On a related matter: could the authors at Salon and Talking Points Memo stop describing such interactions as “slams” or “rips”?  It’s dumb.

Things that are very different part 1487

Image of the battle against Obamacare, 2013

Yesterday, Nelson Mandela died.  This somehow prompted Rick Santorum, former Republican Senator from Pennsylvania, to equate Mandela’s epic struggle against Apartheid with the GOP battle against Obamacare and fictional government enlargement:

“Nelson Mandela stood up against a great injustice and was willing to pay a huge price for that. That’s the reason he’s mourned today, because of that struggle that he performed,” Santorum said. “But you’re right, I mean, what he was advocating for was not necessarily the right answer, but he was fighting against some great injustice, and I would make the argument that we have a great injustice going on right now in this country with an ever-increasing size of government that is taking over and controlling people’s lives, and Obamacare is front and center in that.”

Where do these people come from?

Not the Onion, part 342

Thighmaster General

While Scott and Rob argue their minds to the bone on the place of rationality in political discourse, the Wall Street Journal publishes an error-filled op-ed (in a section called “The Experts”) by Suzanne Somers, of Three’s Company and Thighmaster fame.  Here’s how it begins:

First of all, let’s call affordable health care what it really is: It’s socialized medicine.

I’ve had an opportunity to watch the Canadian version of affordable health care in action with all its limitations with my Canadian husband’s family. A few years ago, I was startled to see the cover of Maclean’s, a national Canadian magazine, showing a picture of a dog on an examining table with the headline, “Your Dog Can Get Better Health Care Than You.” It went on to say that young Canadian medical students have no incentive to become doctors to humans because they can’t make any money. Instead, there is a great surge of Canadian students becoming veterinarians. That’s where the money is. A Canadian animal can have timely MRIs, surgeries and any number of tests it needs to receive quality health care.

So the reason the Affordable Care Act, i.e., Obamacare, is a failure, is because the Canadian system, to which ACA is completely unrelated, is also a failure, according to the cover of a Canadian magazine (the original version of Somer’s op-ed said it was a horse, not a dog).
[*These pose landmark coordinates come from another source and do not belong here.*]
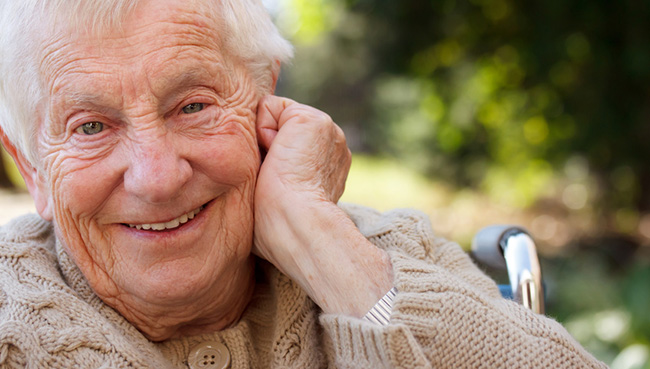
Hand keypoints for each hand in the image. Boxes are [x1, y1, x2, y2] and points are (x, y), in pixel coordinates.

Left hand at [253, 95, 392, 316]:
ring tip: (279, 170)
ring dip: (266, 143)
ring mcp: (328, 130)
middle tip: (276, 179)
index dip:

This would be hilarious if it were not the Wall Street Journal.

As always, the Onion already kind of called it.

Dumb and dumber

The other day I linked to an article about an unfortunate consequence uncovered by some research in cognitive psychology: some argumentation, however good (conclusive or decisive), reinforces the ignorance of the person who is wrong.  Arguing with someone who is wrong, but steadfast in her wrongness, just makes everything worse.

This Onion article makes a related, and equally chilling point:

SEATTLE—As debate continues in Washington over the funding of President Obama’s health care initiative, sources confirmed Thursday that 39-year-old Daniel Seaver, a man who understands a total of 8 percent of the Affordable Care Act, offered a vehement defense of the legislation to 41-year-old Alex Crawford, who understands 5 percent of it.

The conclusion:

“Hold on, Alex, let’s go back to the premiums for a second, because I feel like I need to drive this point home for you: they’ll get lower for most people,” said Seaver, straining the very limits of his 8 percent comprehension of the bill to the point of utter collapse. “Lower premiums, lower deductibles, and no denial of coverage to people with preexisting conditions.”

“Way lower premiums,” Seaver added.

At press time, both men’s understanding of Obamacare had dropped to 3 percent as a result of the debate.

I think this problem is undertheorized, but then again I don’t really know this literature.